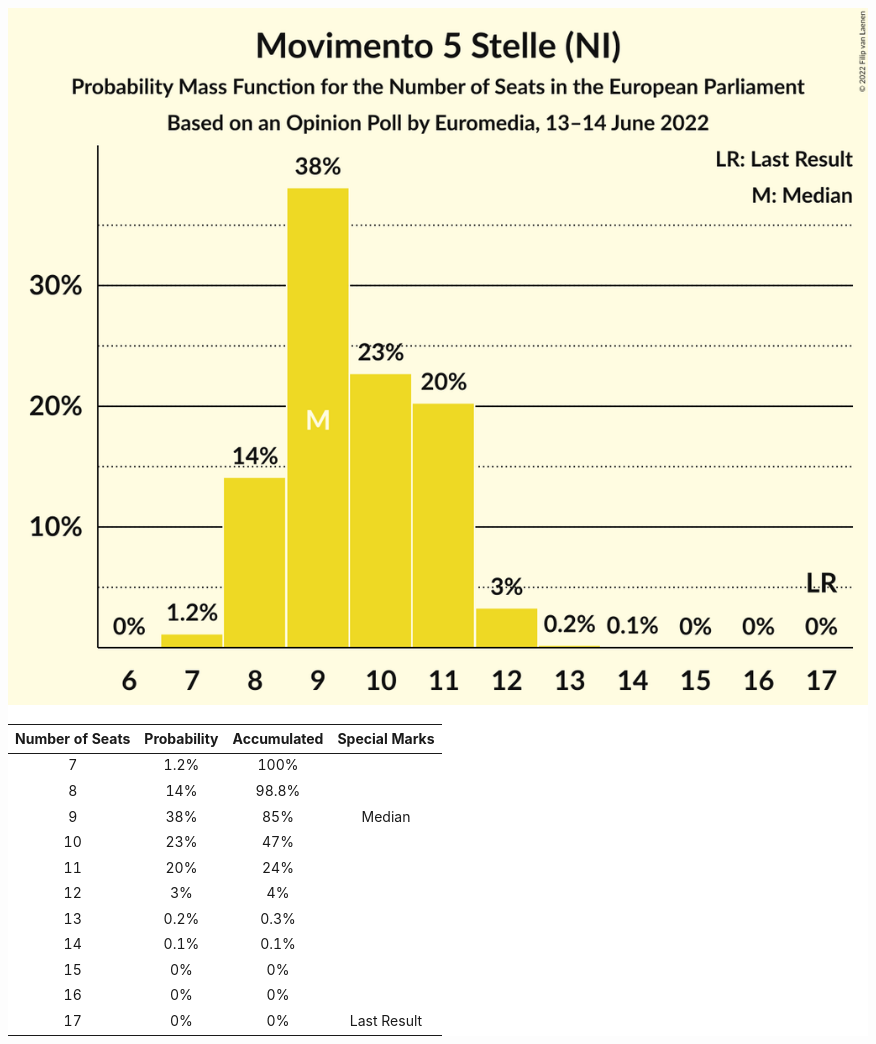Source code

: ![Graph with seats probability mass function not yet produced](2022-06-14-Euromedia-seats-pmf-movimento5stelleni.png "Seats Probability Mass Function")

| Number of Seats | Probability | Accumulated | Special Marks |
|:---------------:|:-----------:|:-----------:|:-------------:|
| 7 | 1.2% | 100% |  |
| 8 | 14% | 98.8% |  |
| 9 | 38% | 85% | Median |
| 10 | 23% | 47% |  |
| 11 | 20% | 24% |  |
| 12 | 3% | 4% |  |
| 13 | 0.2% | 0.3% |  |
| 14 | 0.1% | 0.1% |  |
| 15 | 0% | 0% |  |
| 16 | 0% | 0% |  |
| 17 | 0% | 0% | Last Result |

━━━━━━━━

**PROBLEM TO SOLVE:** If pictures appear among the entries above, omit them; repeat everything else verbatim.

**EXERCISE RESULT:**
Source code

: ![Graph with seats probability mass function not yet produced](2022-06-14-Euromedia-seats-pmf-movimento5stelleni.png "Seats Probability Mass Function")

| Number of Seats | Probability | Accumulated | Special Marks |
|:---------------:|:-----------:|:-----------:|:-------------:|
| 7 | 1.2% | 100% |  |
| 8 | 14% | 98.8% |  |
| 9 | 38% | 85% | Median |
| 10 | 23% | 47% |  |
| 11 | 20% | 24% |  |
| 12 | 3% | 4% |  |
| 13 | 0.2% | 0.3% |  |
| 14 | 0.1% | 0.1% |  |
| 15 | 0% | 0% |  |
| 16 | 0% | 0% |  |
| 17 | 0% | 0% | Last Result |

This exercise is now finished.